Three and a half years later and, on nights like tonight, I get down the special box that holds everything that my little boy ever was or ever will be. I hold his tiny diaper and his tiny hat. I read through the kind and loving notes left by family and friends for him and for us. My fingers stroke the soft blanket and hat given so kindly by the NICU staff. But it is that mask that I come back to again and again. If I had only been able to see my son beyond that mask.
Three and a half years later, I see him lying in my arms as he took his last breaths. I ache for the touch of him. I ache to hear the slightest cry from his lips - something to tell me he was normal and that somehow he was stronger than we had given him credit for. But most of all, I ache for him to flutter those eyes open, to see that we are there for him, that we are right there in the hardest moments of our entire lives and that we wouldn't choose to look away or be anywhere other than right there in that room holding him. I want so much to look into his eyes and try and communicate that he was enough, that he was just what he should have been and how sorry I am that I couldn't do more, be more.

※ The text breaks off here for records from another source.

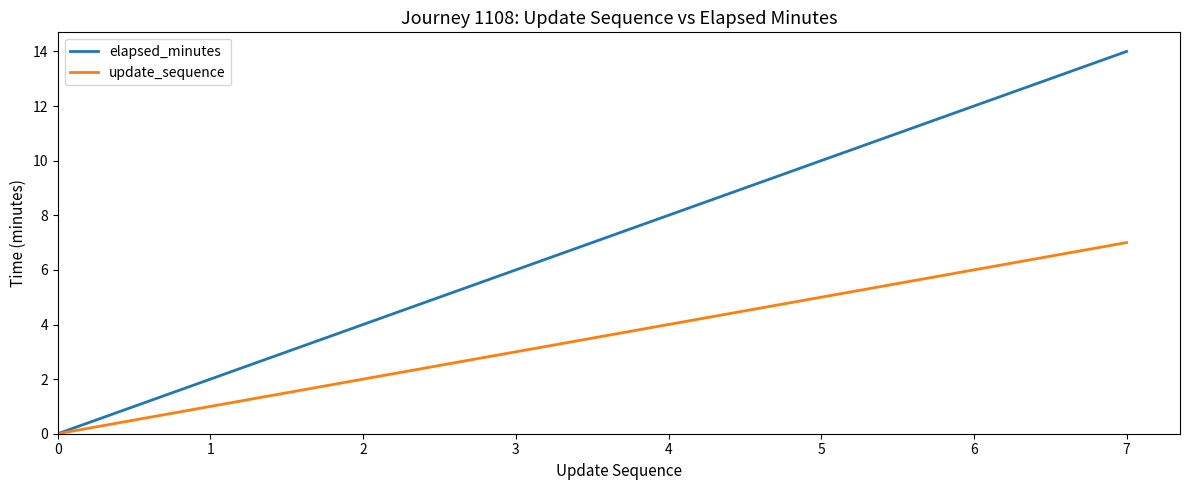

The update_sequence series shows 8 at 6. True or false?

False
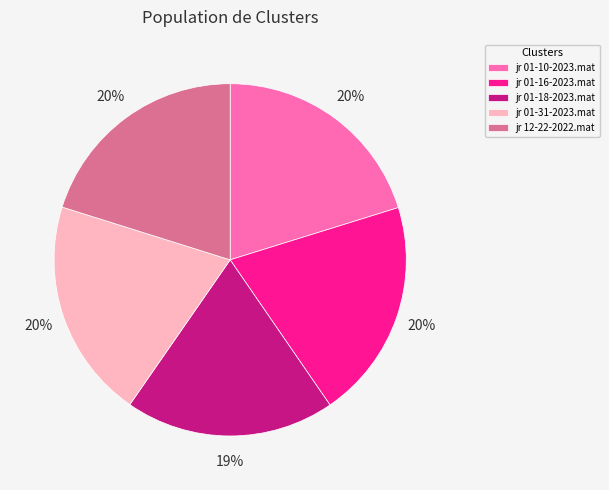

Combined, do jr 01-18-2023.mat and jr 01-10-2023.mat account for over 50%?

No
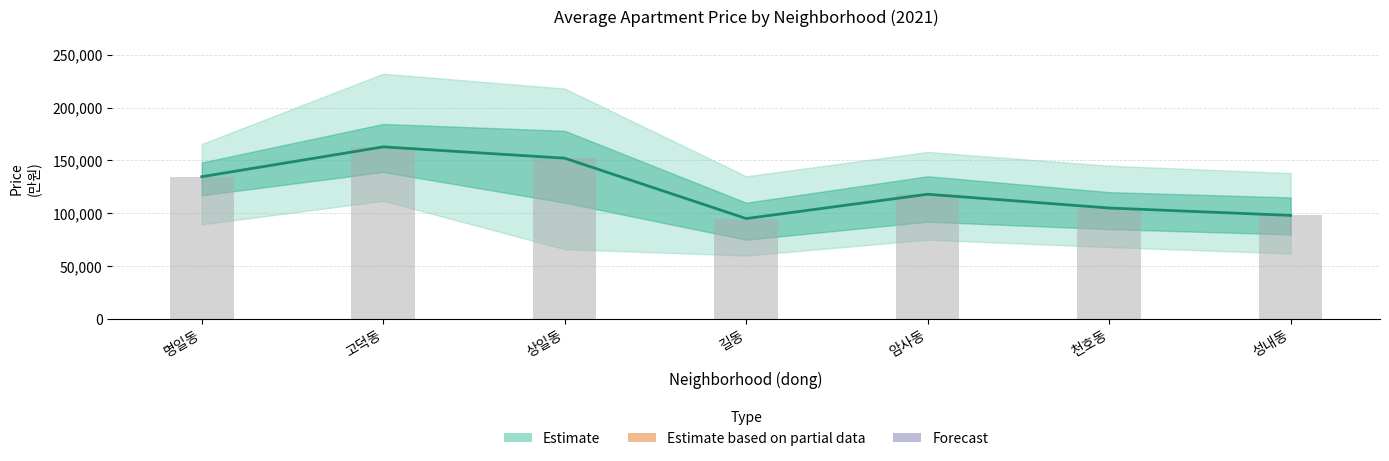

What is the label of the 4th bar from the left?

길동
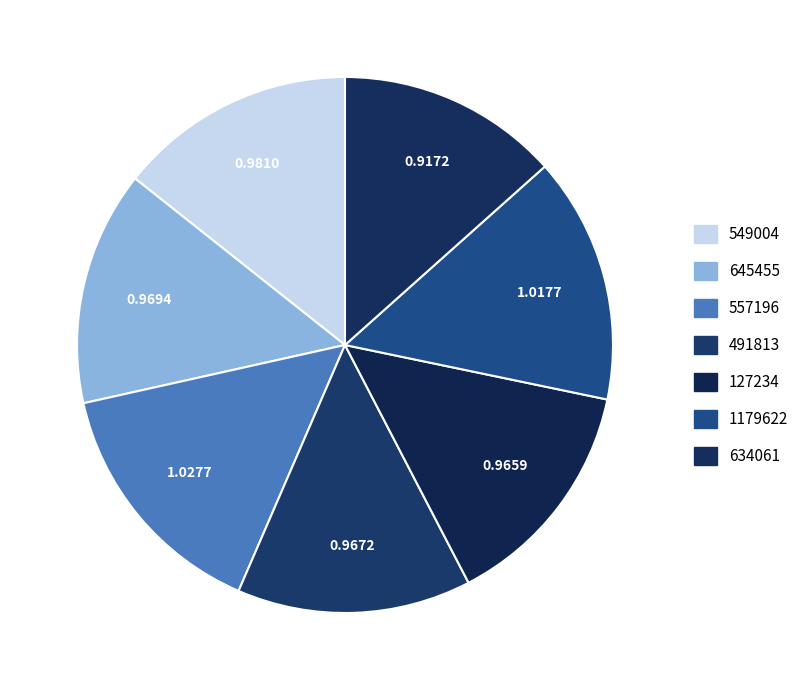

To the nearest percent, what is the difference between the 549004 and 557196 slice percentages?

1%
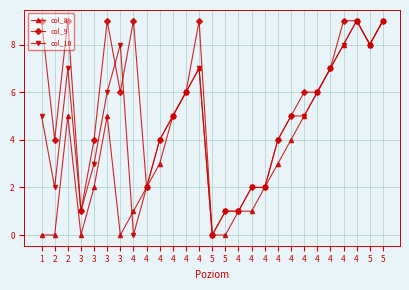

What are all the series names shown in the legend?

col_8, col_9, col_10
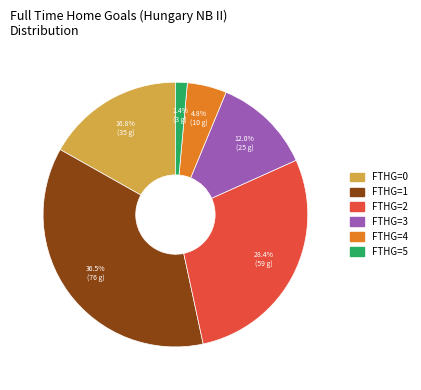

Rank the categories by value from highest to lowest.

FTHG=1, FTHG=2, FTHG=0, FTHG=3, FTHG=4, FTHG=5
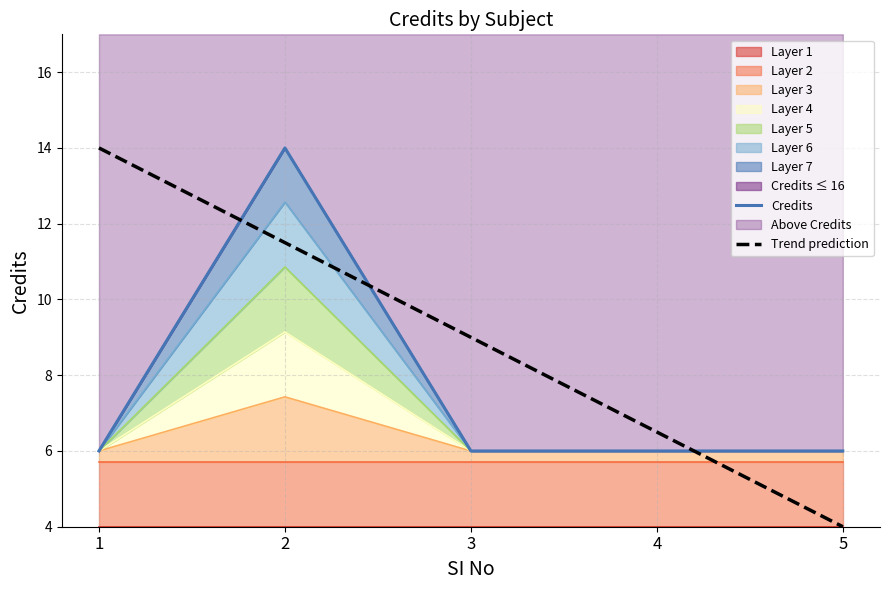

Approximately how many times larger is the value at 1 compared to 2?

0.8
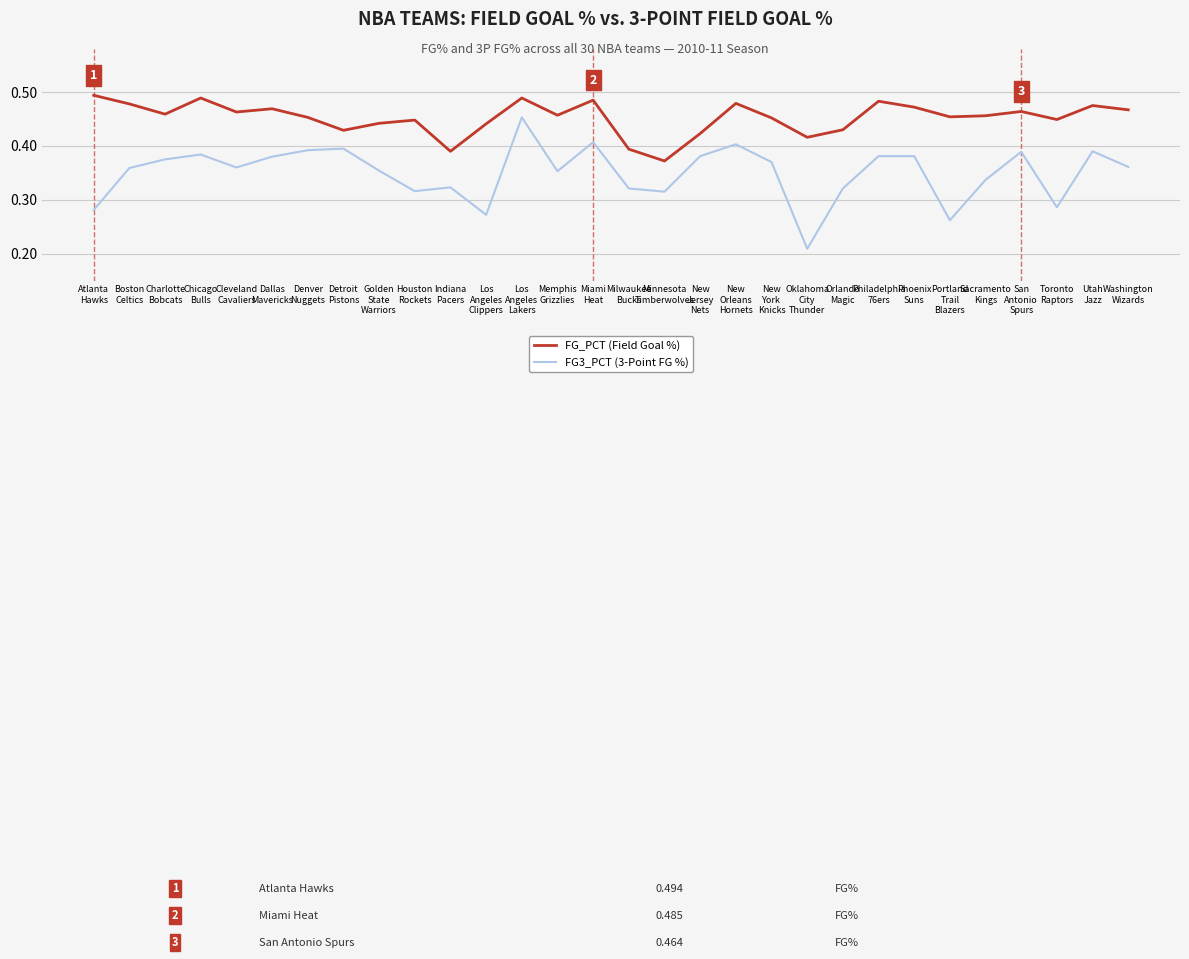

True or false: FG_PCT (Field Goal %) and FG3_PCT (3-Point FG %) cross at least once.

False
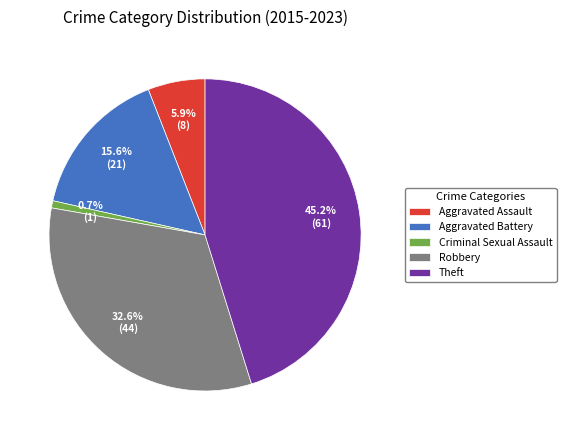

Which category has the biggest portion of the pie?

Theft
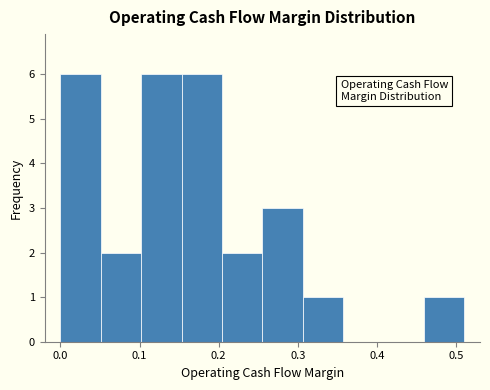

How tall is the bar that spans 0.00 to 0.05 on the x-axis? Neither the bar edges nor the heights are printed on the chart, so give them approximately, as read against the axes.

6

Three and half years later and I know that for the next three, or thirty, or three hundred, I will wish that I had met those eyes, just once. I will miss my son. I will wish for and long for and regret and feel anguish. The pain is less, it's true, than it was at first. Though I still think of him every day, most days I don't cry. Most days I focus on the daughter who is here, on the family who I love. I can know that part of my son's legacy is to allow me to be a more present mother and wife and friend and daughter. But on days like today...
I would give anything to see those beautiful eyes.